Our client, a major regional utilities company, wanted to transform their customers’ perceptions of them from a commodity service provider to a trusted partner. But, in order to do so, they first needed to know what customers expected from a ‘trusted partner’ and if customers would even allow them to assume this role.

C+R’s research team conducted in-depth qualitative interviews with a range of business decision-makers to uncover deep consumer insights and assess their willingness to allow our client to become a trusted partner. 


A major regional utilities company had created a new brand vision and strategy and wanted to receive feedback from their customers. Specifically, they were seeking to transform their relationship with customers from a ‘commodity service provider’ to a ‘trusted partner’. Customers often do not think too much about commodity service providers; such providers are often seen as replaceable and/or less-trusted.  They are also a monopoly in the market, further substantiating the skepticism that the utilities can be over-priced.

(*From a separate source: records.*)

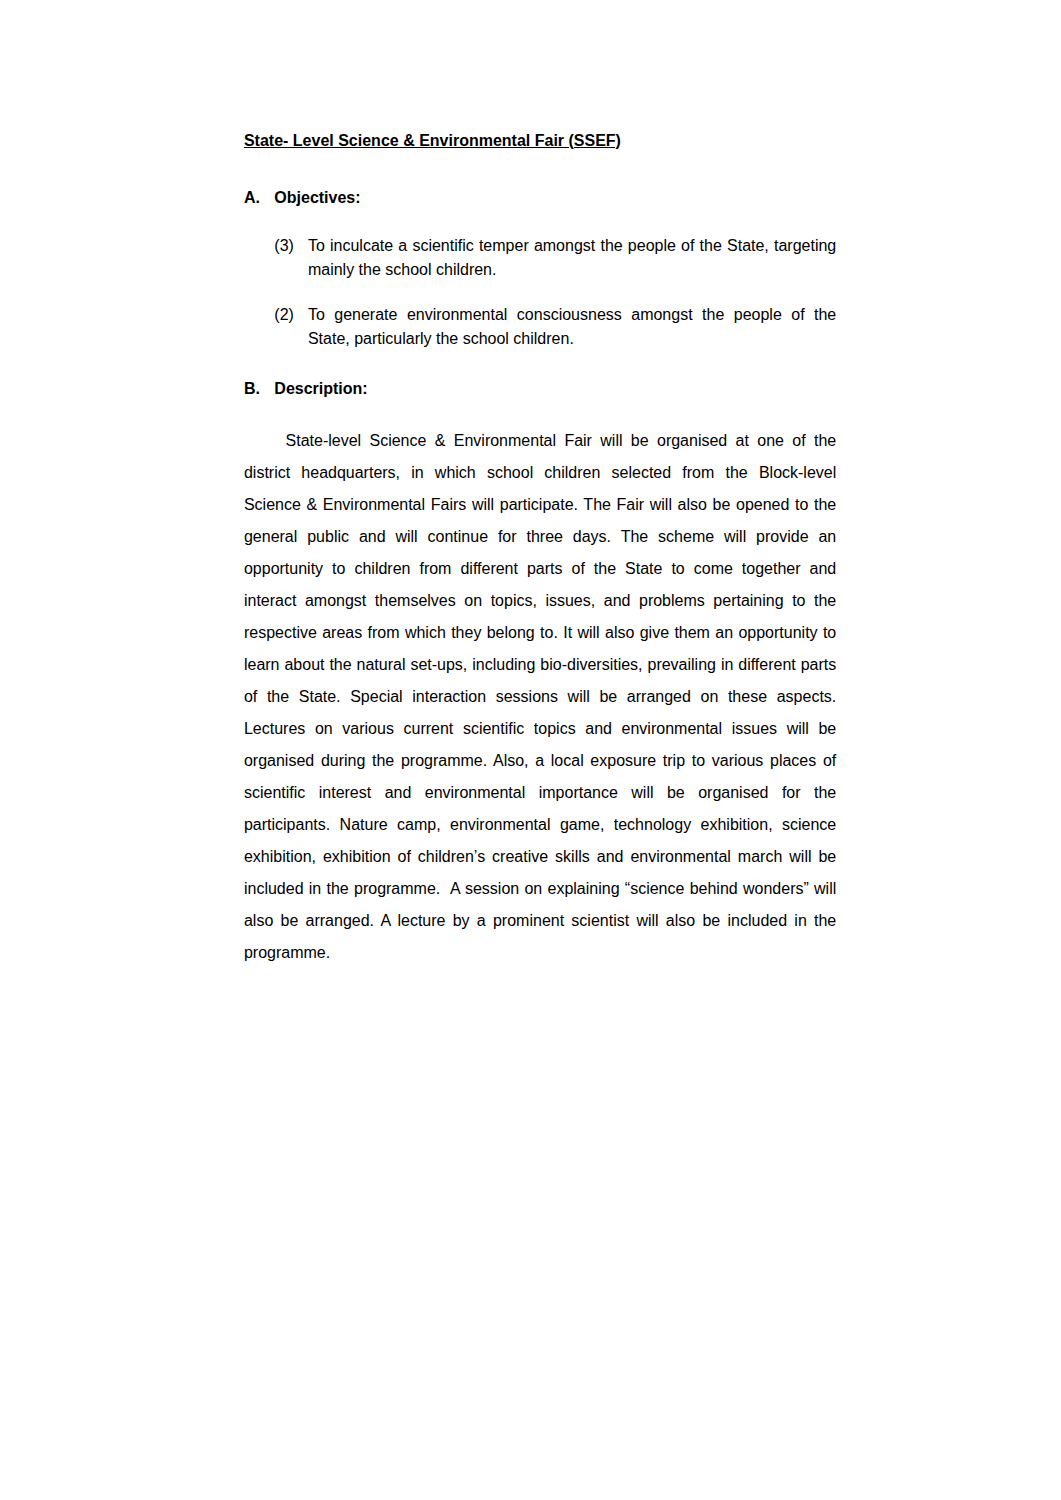State- Level Science & Environmental Fair (SSEF)
A. Objectives:
(3) To inculcate a scientific temper amongst the people of the State, targeting mainly the school children.
(2) To generate environmental consciousness amongst the people of the State, particularly the school children.
B. Description:
State-level Science & Environmental Fair will be organised at one of the district headquarters, in which school children selected from the Block-level Science & Environmental Fairs will participate. The Fair will also be opened to the general public and will continue for three days. The scheme will provide an opportunity to children from different parts of the State to come together and interact amongst themselves on topics, issues, and problems pertaining to the respective areas from which they belong to. It will also give them an opportunity to learn about the natural set-ups, including bio-diversities, prevailing in different parts of the State. Special interaction sessions will be arranged on these aspects. Lectures on various current scientific topics and environmental issues will be organised during the programme. Also, a local exposure trip to various places of scientific interest and environmental importance will be organised for the participants. Nature camp, environmental game, technology exhibition, science exhibition, exhibition of children’s creative skills and environmental march will be included in the programme. A session on explaining “science behind wonders” will also be arranged. A lecture by a prominent scientist will also be included in the programme.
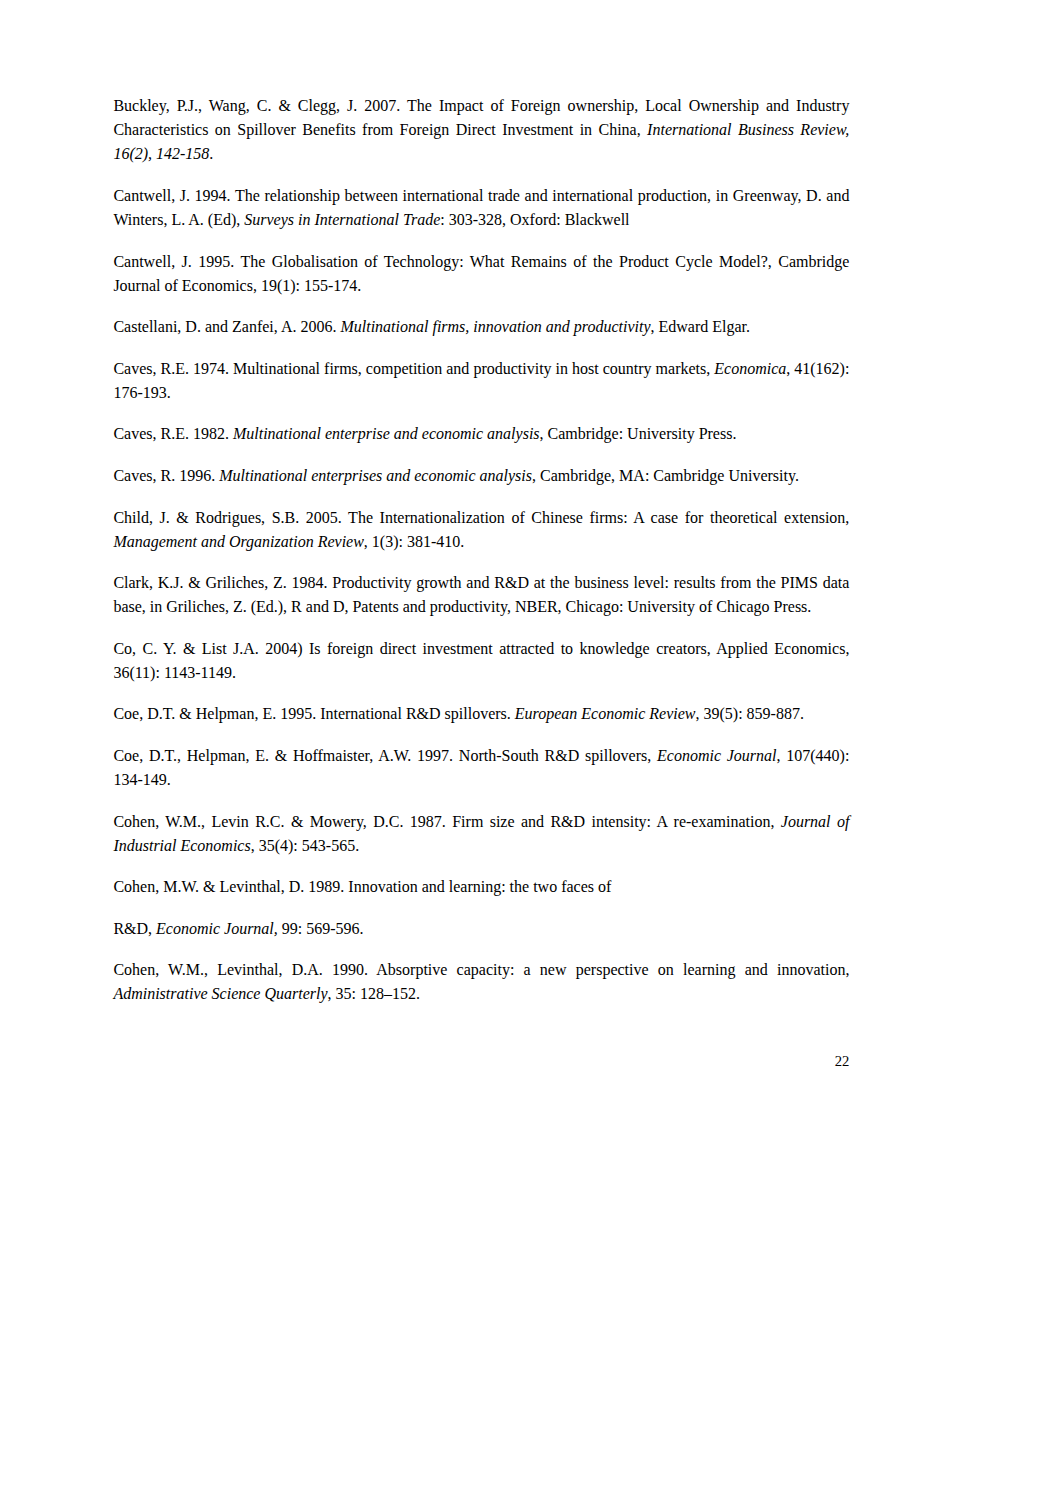Buckley, P.J., Wang, C. & Clegg, J. 2007. The Impact of Foreign ownership, Local Ownership and Industry Characteristics on Spillover Benefits from Foreign Direct Investment in China, International Business Review, 16(2), 142-158.
Cantwell, J. 1994. The relationship between international trade and international production, in Greenway, D. and Winters, L. A. (Ed), Surveys in International Trade: 303-328, Oxford: Blackwell
Cantwell, J. 1995. The Globalisation of Technology: What Remains of the Product Cycle Model?, Cambridge Journal of Economics, 19(1): 155-174.
Castellani, D. and Zanfei, A. 2006. Multinational firms, innovation and productivity, Edward Elgar.
Caves, R.E. 1974. Multinational firms, competition and productivity in host country markets, Economica, 41(162): 176-193.
Caves, R.E. 1982. Multinational enterprise and economic analysis, Cambridge: University Press.
Caves, R. 1996. Multinational enterprises and economic analysis, Cambridge, MA: Cambridge University.
Child, J. & Rodrigues, S.B. 2005. The Internationalization of Chinese firms: A case for theoretical extension, Management and Organization Review, 1(3): 381-410.
Clark, K.J. & Griliches, Z. 1984. Productivity growth and R&D at the business level: results from the PIMS data base, in Griliches, Z. (Ed.), R and D, Patents and productivity, NBER, Chicago: University of Chicago Press.
Co, C. Y. & List J.A. 2004) Is foreign direct investment attracted to knowledge creators, Applied Economics, 36(11): 1143-1149.
Coe, D.T. & Helpman, E. 1995. International R&D spillovers. European Economic Review, 39(5): 859-887.
Coe, D.T., Helpman, E. & Hoffmaister, A.W. 1997. North-South R&D spillovers, Economic Journal, 107(440): 134-149.
Cohen, W.M., Levin R.C. & Mowery, D.C. 1987. Firm size and R&D intensity: A re-examination, Journal of Industrial Economics, 35(4): 543-565.
Cohen, M.W. & Levinthal, D. 1989. Innovation and learning: the two faces of
R&D, Economic Journal, 99: 569-596.
Cohen, W.M., Levinthal, D.A. 1990. Absorptive capacity: a new perspective on learning and innovation, Administrative Science Quarterly, 35: 128–152.
22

Our client wanted to learn how they might occupy a larger portion of their customers’ hearts and minds and ultimately build trust. Would their customers, including a significant percentage of business consumers, give them permission to take a greater role in providing utilities and become a trusted partner?

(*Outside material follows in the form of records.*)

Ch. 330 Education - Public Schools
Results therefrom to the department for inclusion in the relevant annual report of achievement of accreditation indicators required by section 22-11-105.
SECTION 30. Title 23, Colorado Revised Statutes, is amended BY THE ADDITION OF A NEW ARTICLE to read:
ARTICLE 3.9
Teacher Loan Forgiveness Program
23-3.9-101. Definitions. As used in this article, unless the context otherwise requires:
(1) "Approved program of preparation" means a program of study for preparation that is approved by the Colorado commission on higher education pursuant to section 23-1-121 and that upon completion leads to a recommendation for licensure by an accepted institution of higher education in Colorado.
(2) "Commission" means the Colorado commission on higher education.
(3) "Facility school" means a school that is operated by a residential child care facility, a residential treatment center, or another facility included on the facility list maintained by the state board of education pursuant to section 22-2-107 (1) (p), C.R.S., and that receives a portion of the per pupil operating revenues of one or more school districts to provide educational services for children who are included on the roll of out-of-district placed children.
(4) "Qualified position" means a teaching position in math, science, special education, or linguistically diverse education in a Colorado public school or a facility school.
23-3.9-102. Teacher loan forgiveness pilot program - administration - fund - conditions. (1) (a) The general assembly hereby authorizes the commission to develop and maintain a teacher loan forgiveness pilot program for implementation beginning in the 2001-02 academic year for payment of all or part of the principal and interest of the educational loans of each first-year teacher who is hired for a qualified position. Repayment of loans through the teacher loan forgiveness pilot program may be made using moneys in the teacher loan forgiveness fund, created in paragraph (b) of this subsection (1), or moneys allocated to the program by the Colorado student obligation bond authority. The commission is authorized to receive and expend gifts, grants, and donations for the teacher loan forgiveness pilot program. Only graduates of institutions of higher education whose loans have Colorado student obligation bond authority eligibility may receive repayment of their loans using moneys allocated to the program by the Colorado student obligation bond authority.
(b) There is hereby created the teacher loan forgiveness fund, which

The research team discovered that companies that are seen as ‘trusted partners’ are those who consistently deliver on expectations, are honest, and strive to be customer-focused and culturally responsible. Most of the business decision-makers interviewed were willing to give the utilities company permission to become more of a trusted partner—and to take on a bigger role in providing utilities to their businesses—if it meant the decision-makers could save money through reduced usage of the utility.


As part of a larger qualitative study, 12 in-depth interviews were conducted with decision-makers whose businesses received utilities from our utilities company client. These interviews were centered in two markets where our client provides utilities.

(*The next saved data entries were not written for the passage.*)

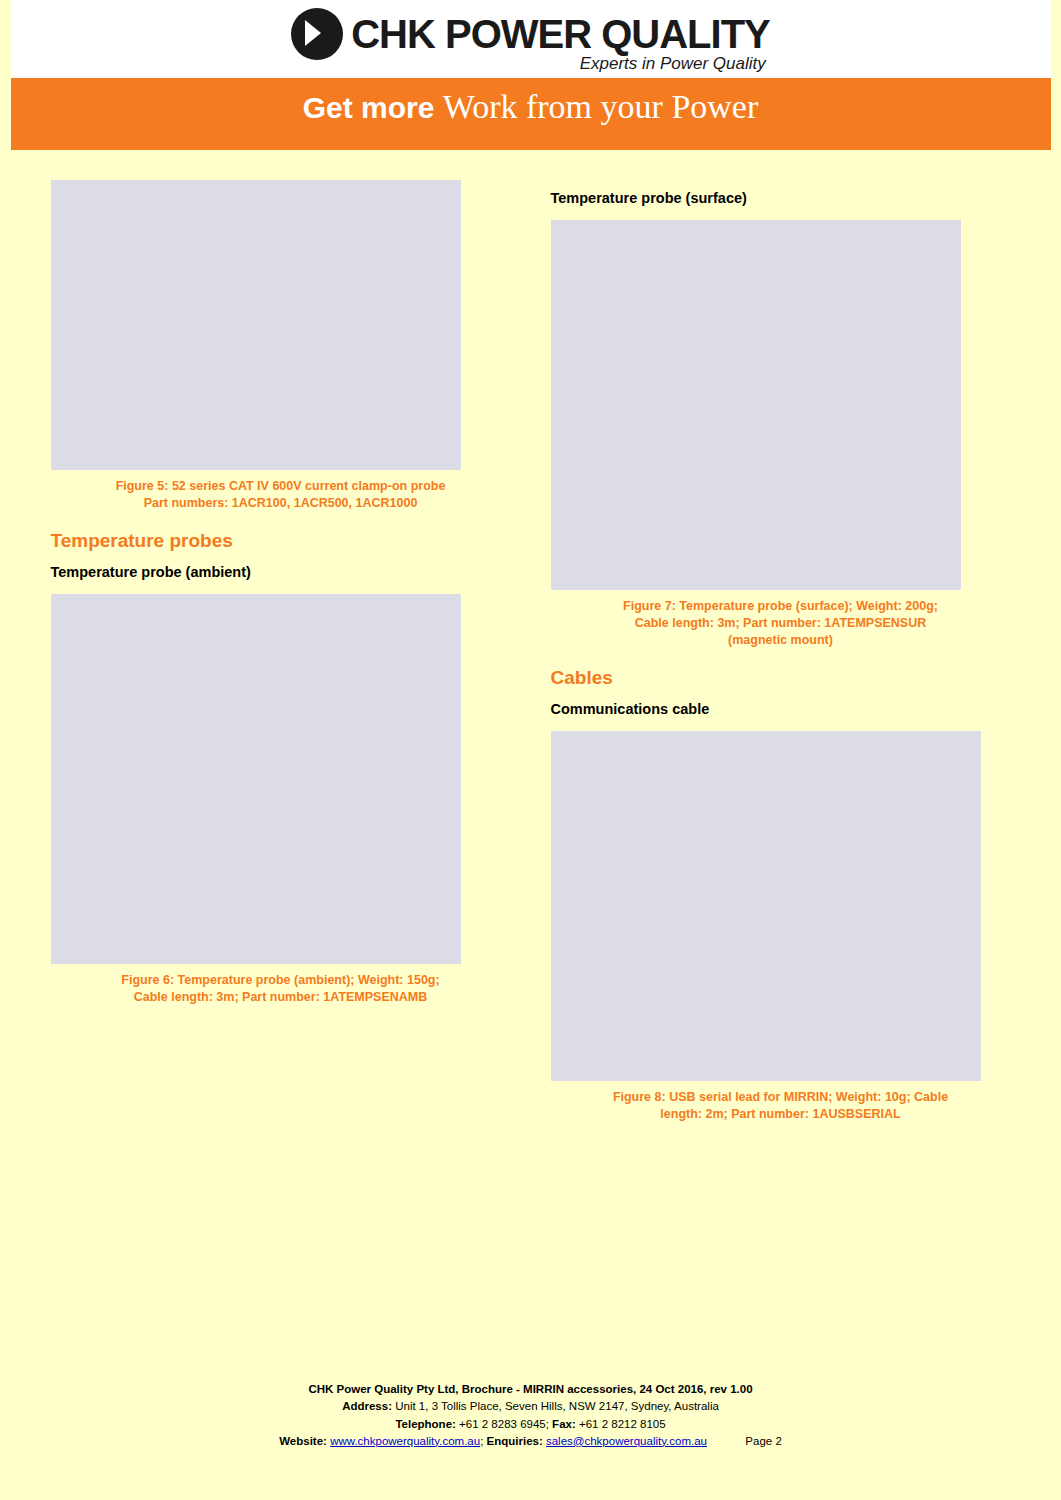CHK POWER QUALITY
Experts in Power Quality
Get more Work from your Power
Figure 5: 52 series CAT IV 600V current clamp-on probe
Part numbers: 1ACR100, 1ACR500, 1ACR1000
Temperature probes
Temperature probe (ambient)
Figure 6: Temperature probe (ambient); Weight: 150g;
Cable length: 3m; Part number: 1ATEMPSENAMB
Temperature probe (surface)
Figure 7: Temperature probe (surface); Weight: 200g;
Cable length: 3m; Part number: 1ATEMPSENSUR
(magnetic mount)
Cables
Communications cable
Figure 8: USB serial lead for MIRRIN; Weight: 10g; Cable
length: 2m; Part number: 1AUSBSERIAL
CHK Power Quality Pty Ltd, Brochure - MIRRIN accessories, 24 Oct 2016, rev 1.00 Address: Unit 1, 3 Tollis Place, Seven Hills, NSW 2147, Sydney, Australia Telephone: +61 2 8283 6945; Fax: +61 2 8212 8105 Website: www.chkpowerquality.com.au; Enquiries: sales@chkpowerquality.com.au Page 2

The decision-makers interviewed worked in a range of industries, including finance, real estate/property management, healthcare services, retail, warehousing, and textiles. Roles within their companies ranged from human resources manager, marketing manager, controller, and project manager to owners and vice presidents. The number of employees at each business ranged from less than 100 to around 50,000.

Consumer focus groups were also conducted as part of this study to capture the residential point of view.